Developers who want to avoid this need to be honest with themselves early. Build the game, test it without any financial incentive, and see if people come back. If they do, you have something worth building an economy around. If they don’t, no token model in the world will save you. The game has to earn its audience before the economy can reward them.

Q9. How does a “meaning-first” approach work in Web3 gaming, especially for those playing RealGo?

Meaning-first is less of a strategy and more of a filter for every decision we make. 

When we’re designing a new feature, the first question is always whether it would matter to a player who has never heard of blockchain. If the answer is no, we rethink it. That test has killed a lot of ideas that would have been easy to build but would have attracted the wrong kind of attention.

It also changes how we measure success internally. Most Web3 projects obsess over TVL, token price, and wallet count. 

We pay attention to how long people play per session, how often they come back without being prompted, and whether they’re bringing friends. 

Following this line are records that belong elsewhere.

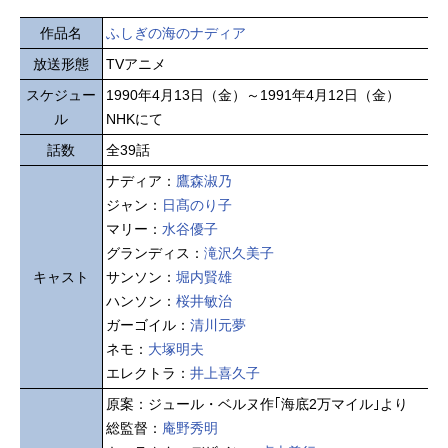
作品名
ふしぎの海のナディア
放送形態
TVアニメ
スケジュー
1990年4月13日（金）～1991年4月12日（金）
ル
NHKにて
話数
全39話
ナディア：
鷹森淑乃
ジャン：
日髙のり子
マリー：
水谷優子
グランディス：
滝沢久美子
キャスト
サンソン：
堀内賢雄
ハンソン：
桜井敏治
ガーゴイル：
清川元夢
ネモ：
大塚明夫
エレクトラ：
井上喜久子
原案：ジュール・ベルヌ作｢海底2万マイル｣より
総監督：
庵野秀明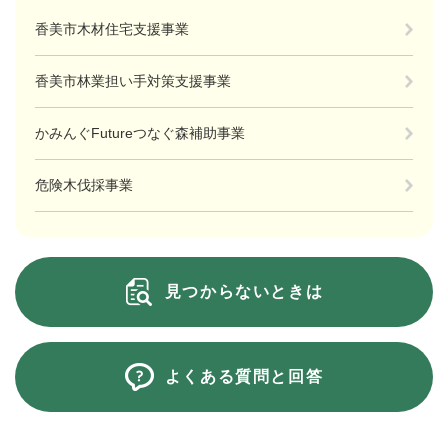
香美市木材住宅支援事業
香美市林業担い手対策支援事業
かみんぐFutureつなぐ森補助事業
危険木伐採事業
見つからないときは
よくある質問と回答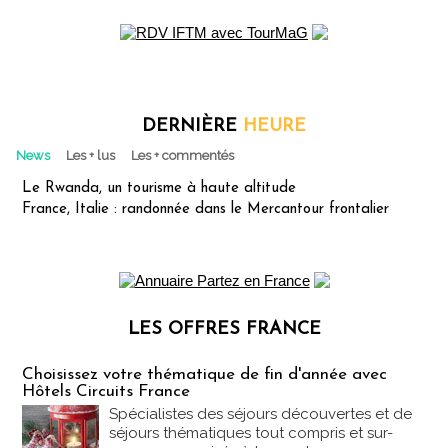
DERNIÈRE
HEURE
News
Les + lus
Les + commentés
Le Rwanda, un tourisme à haute altitude
France, Italie : randonnée dans le Mercantour frontalier
LES OFFRES FRANCE
Les offres Partez en France
Choisissez votre thématique de fin d'année avec
Hôtels Circuits France
Spécialistes des séjours découvertes et de
séjours thématiques tout compris et sur-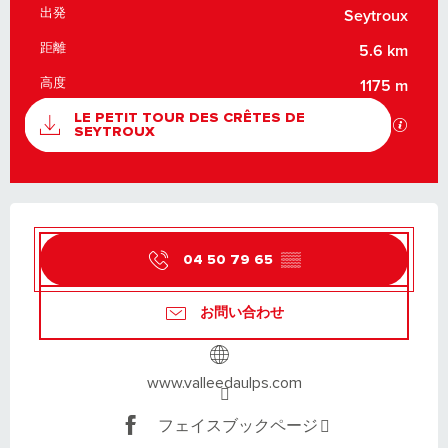
出発
実用的な情報
Seytroux
距離
5.6 km
高度
1175 m
資料
LE PETIT TOUR DES CRÊTES DE
GPX
SEYTROUX
営業時間と連絡先
04 50 79 65
▒▒
お問い合わせ
www.valleedaulps.com
フェイスブックページ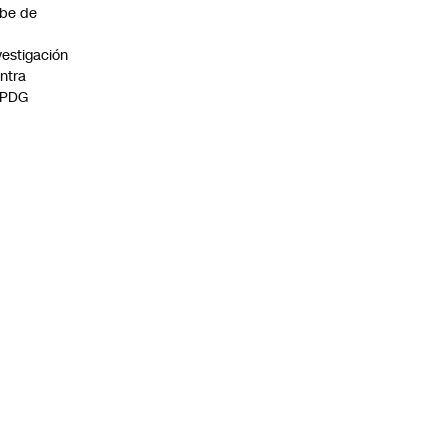
be de
vestigación
ntra
 PDG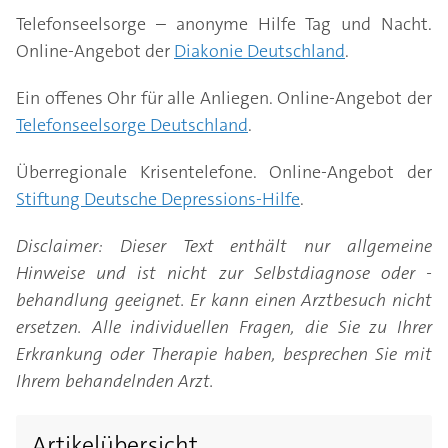
Telefonseelsorge – anonyme Hilfe Tag und Nacht.
Online-Angebot der
Diakonie Deutschland
.
Ein offenes Ohr für alle Anliegen. Online-Angebot der
Telefonseelsorge Deutschland
.
Überregionale Krisentelefone. Online-Angebot der
Stiftung Deutsche Depressions-Hilfe
.
Disclaimer: Dieser Text enthält nur allgemeine
Hinweise und ist nicht zur Selbstdiagnose oder -
behandlung geeignet. Er kann einen Arztbesuch nicht
ersetzen. Alle individuellen Fragen, die Sie zu Ihrer
Erkrankung oder Therapie haben, besprechen Sie mit
Ihrem behandelnden Arzt.
Artikelübersicht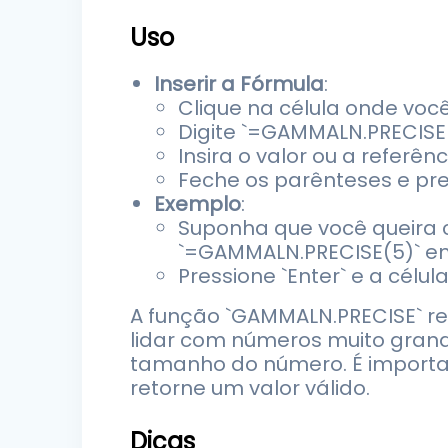
Uso
Inserir a Fórmula
:
Clique na célula onde voc
Digite `=GAMMALN.PRECISE(
Insira o valor ou a referên
Feche os parênteses e pres
Exemplo
:
Suponha que você queira c
`=GAMMALN.PRECISE(5)` em
Pressione `Enter` e a célul
A função `GAMMALN.PRECISE` re
lidar com números muito grand
tamanho do número. É importan
retorne um valor válido.
Dicas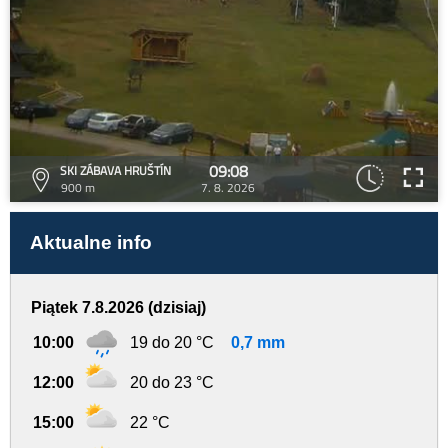
09:08
SKI ZÁBAVA HRUŠTÍN
900 m
7. 8. 2026
Aktualne info
Piątek 7.8.2026 (dzisiaj)
10:00
19 do 20 °C
0,7 mm
12:00
20 do 23 °C
15:00
22 °C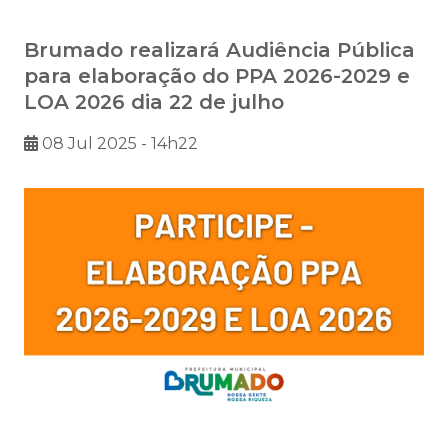
Brumado realizará Audiência Pública
para elaboração do PPA 2026-2029 e
LOA 2026 dia 22 de julho
08 Jul 2025 - 14h22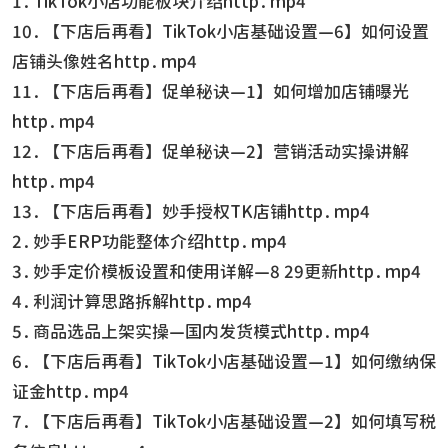
1.TikTok小店功能板块介绍http.mp4
10.【下店后再看】TikTok小店基础设置—6】如何设置
店铺头像姓名http.mp4
11.【下店后再看】促单秘诀—1】如何增加店铺曝光
http.mp4
12.【下店后再看】促单秘诀—2】营销活动实操讲解
http.mp4
13.【下店后再看】妙手授权TK店铺http.mp4
2.妙手ERP功能整体介绍http.mp4
3.妙手定价模板设置和使用详解—8 29更新http.mp4
4.利润计算思路拆解http.mp4
5.商品选品上架实操—国内发货模式http.mp4
6.【下店后再看】TikTok小店基础设置—1】如何缴纳保
证金http.mp4
7.【下店后再看】TikTok小店基础设置—2】如何填写税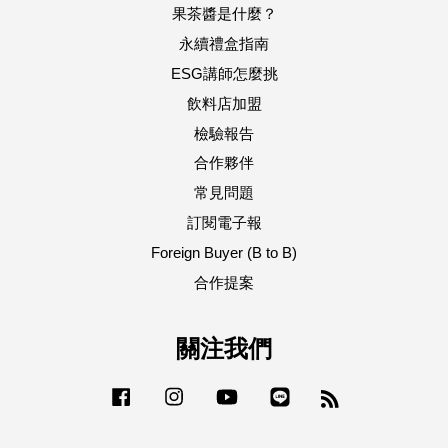
果茶醬是什麼？
永續禮盒指南
ESG講師怎麼挑
飲料店加盟
檢驗報告
合作夥伴
常見問題
訂閱電子報
Foreign Buyer (B to B)
合作提案
關注我們
Facebook
Instagram
YouTube
Line
RSS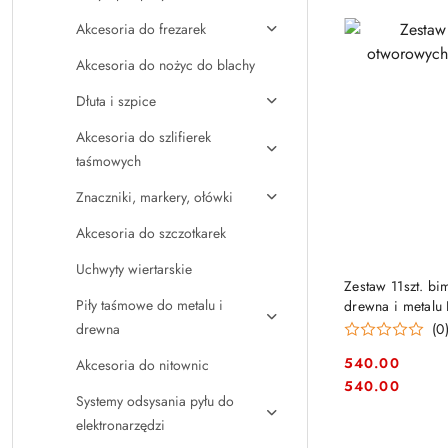
Akcesoria do frezarek
Akcesoria do nożyc do blachy
Dłuta i szpice
Akcesoria do szlifierek
taśmowych
Znaczniki, markery, ołówki
Akcesoria do szczotkarek
Uchwyty wiertarskie
PRO
Zestaw 11szt. bi
Piły taśmowe do metalu i
drewna i metalu
drewna
(0
540.00
Akcesoria do nitownic
Cena:
Cena:
540.00
Systemy odsysania pyłu do
elektronarzędzi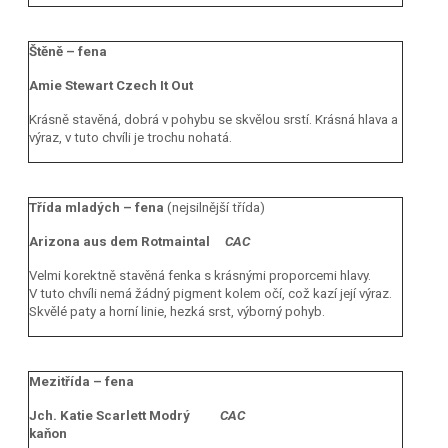
Štěně – fena
Amie Stewart Czech It Out
Krásně stavěná, dobrá v pohybu se skvělou srstí. Krásná hlava a
výraz, v tuto chvíli je trochu nohatá.
Třída mladých – fena
(nejsilnější třída)
Arizona aus dem Rotmaintal
CAC
Velmi korektně stavěná fenka s krásnými proporcemi hlavy.
V tuto chvíli nemá žádný pigment kolem očí, což kazí její výraz.
Skvělé paty a horní linie, hezká srst, výborný pohyb.
Mezitřída – fena
Jch. Katie Scarlett Modrý
CAC
kaňon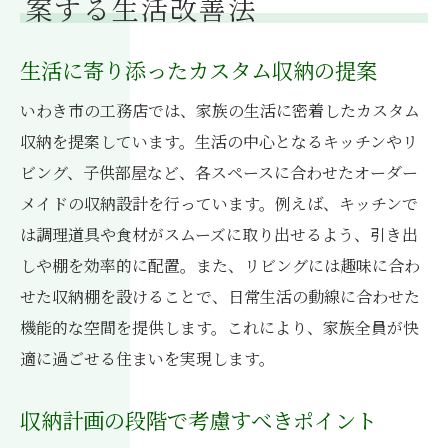
案する生活改善法
生活に寄り添ったカスタム収納の提案
いわき市の工務店では、家族の生活に密着したカスタム
収納を提案しています。生活の中心となるキッチンやリ
ビング、子供部屋など、各スペースに合わせたオーダー
メイドの収納設計を行っています。例えば、キッチンで
は調理道具や食材がスムーズに取り出せるよう、引き出
しや棚を効率的に配置。また、リビングには趣味に合わ
せた収納棚を設けることで、日常生活の動線に合わせた
機能的な空間を提供します。これにより、家族全員が快
適に過ごせる住まいを実現します。
収納計画の段階で考慮すべきポイント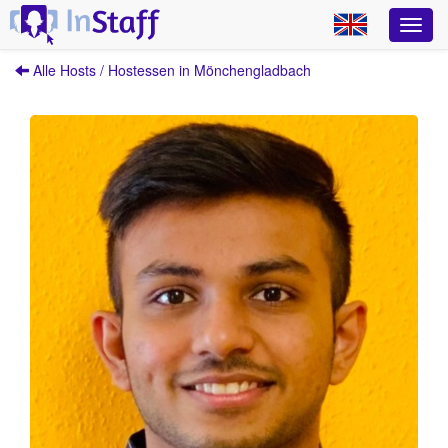
Alle Hosts / Hostessen in Mönchengladbach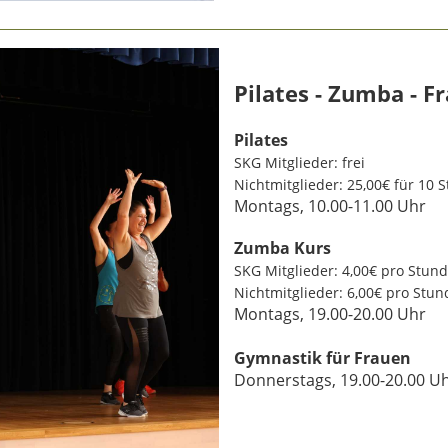
Pilates - Zumba - 
Pilates
SKG Mitglieder: frei
Nichtmitglieder: 25,00€ für 10 
Montags, 10.00-11.00 Uhr
Zumba Kurs
SKG Mitglieder: 4,00€ pro Stun
Nichtmitglieder: 6,00€ pro Stun
Montags, 19.00-20.00 Uhr
Gymnastik für Frauen
Donnerstags, 19.00-20.00 U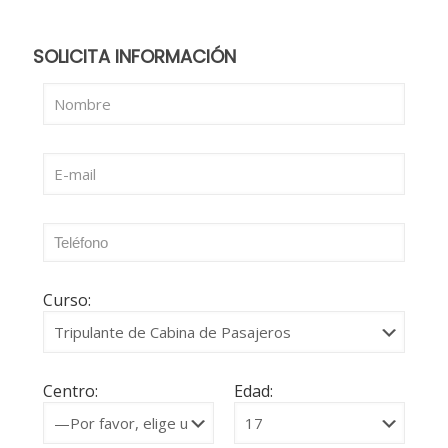
SOLICITA INFORMACIÓN
Curso:
Centro:
Edad: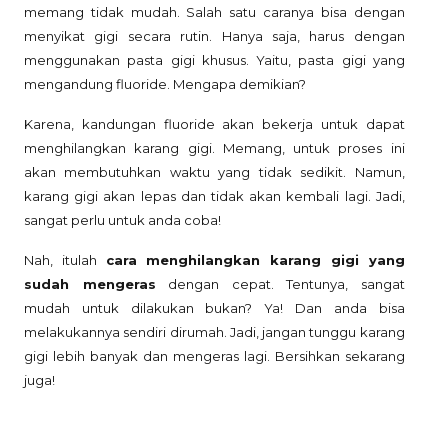
memang tidak mudah. Salah satu caranya bisa dengan
menyikat gigi secara rutin. Hanya saja, harus dengan
menggunakan pasta gigi khusus. Yaitu, pasta gigi yang
mengandung fluoride. Mengapa demikian?
Karena, kandungan fluoride akan bekerja untuk dapat
menghilangkan karang gigi. Memang, untuk proses ini
akan membutuhkan waktu yang tidak sedikit. Namun,
karang gigi akan lepas dan tidak akan kembali lagi. Jadi,
sangat perlu untuk anda coba!
Nah, itulah
cara menghilangkan karang gigi yang
sudah mengeras
dengan cepat. Tentunya, sangat
mudah untuk dilakukan bukan? Ya! Dan anda bisa
melakukannya sendiri dirumah. Jadi, jangan tunggu karang
gigi lebih banyak dan mengeras lagi. Bersihkan sekarang
juga!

When a significant portion of your player base has never used a crypto product before, and they’re still active weeks later, you know the meaning-first filter is working. You’ve built something that stands on its own, and that’s the only foundation worth scaling on.

What is the impact of AR-driven real-world interactions on player engagement and retention?

There’s something about physical movement that changes how a player connects with a game. When you actually walk somewhere to play, the experience sticks with you in a way that tapping a screen on your couch never will. 

We see that reflected clearly in our retention and session length data.

We have players who detour through specific parks and streets because they’ve learned what shows up there. That level of integration into someone’s daily routine is what every app developer dreams about, and AR produces it organically.

The market seems to agree with the direction. AR gaming grew from roughly $14 billion in 2024 to over $18 billion last year, with projections pushing toward $24 billion in 2026. 

We think that growth has a lot of runway left, particularly when you combine location-based mechanics with cultural IP and Web3 ownership.

Concluding Remarks

The futuristic vision of Parker Zhai for RealGo goes far beyond building another Web3 game. It is more about creating a meaningful experience that stands on its own before any token ever enters the picture. With over 220,000 registered users, 55,000 weekly active players, and a rapidly growing AR gaming market projected to hit $24 billion in 2026, RealGo appears to be proving that meaning-first design is not just a philosophy, rather it is a strategy that works. As Parker puts it, the game has to earn its audience before the economy can reward them.